Heterocyclic compounds widely exist in the nature with widespread biological activities, which attract scientists's interests significantly. Imidazole derivatives are one of the important families in heterocyclic compounds, and many of them have recently been used in medicine and pesticide fields. Therefore, chemists and pharmacists pay more attentions to design and synthesize this kind of compounds.According to the isostere and the connecting priciple of active subunit groups, we designed a kind of 8-methyl-2H-imidazo [1, 5-d] [1, 2, 4] triazin-1-one derivatives. In the synthesizing process, another kind of N-cyano-5-methyl-lH-imidazole-4-carboxamide derivatives was discovered accidently. Finally, two series of thirty two novel imidazole derivatives were synthesized. Their structures were characterized by ¹H NMR, MS and element quantitative analysis. The biological activities of the newly compounds were also studied, many of them showed good fungicidal activity in vetro.

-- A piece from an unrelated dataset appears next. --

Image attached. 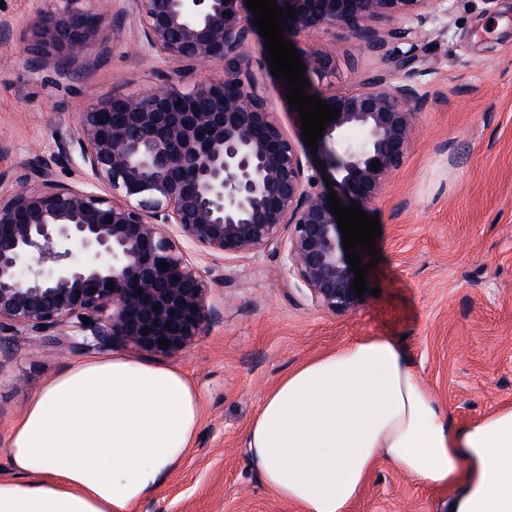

It's summarized as follow:In the first series, sixteen 8-methyl-2H-imidazo [1, 5-d] [1, 2, 4] triazin-1-one derivatives were synthesized. Part of them showed good inhibition to Rhizoctonia solani, Botrytis cinereapers and Colletotrichum gossypii bacterium under the concentration of 50μg/mL. The inhibitory rate was up to 80%. LJ3, LJ9, LJ10 and LJ12 showed high activity to Colletotrichum gossypii bacteria with the inhibitory rate beyond 90%. LJ4, LJ13, LJ14, LJ15 and LJ16 inhibited both Rhizoctonia solani and Botrytis cinereapers.In the second series, sixteen N-cyano-5-methyl-1H-imidazole-4-carboxamide derivatives were synthesized. All of them showed high activity to Rhizoctonia solani bacteria. So we went further testing of EC50. The values of EC₅₀ were between 2.63μg/mL～31.32μg/mL. CN1, CN3～CN8 and CN13～CN16 were below 10μg/mL, CN8 was the lowest one, 2.63μg/mL.We studied on the synthesis of 8-methylimidazo[1,5-d][1,2,4]triazin-1(2H)-one, which was the key intermediate in the reaction, and optimized the solvents, ratio of materials, catalyst, the dosage of catalyst, heating manner and after-dealing manner.We first discovered a novel method of preparating N-cyano carboxamide compounds.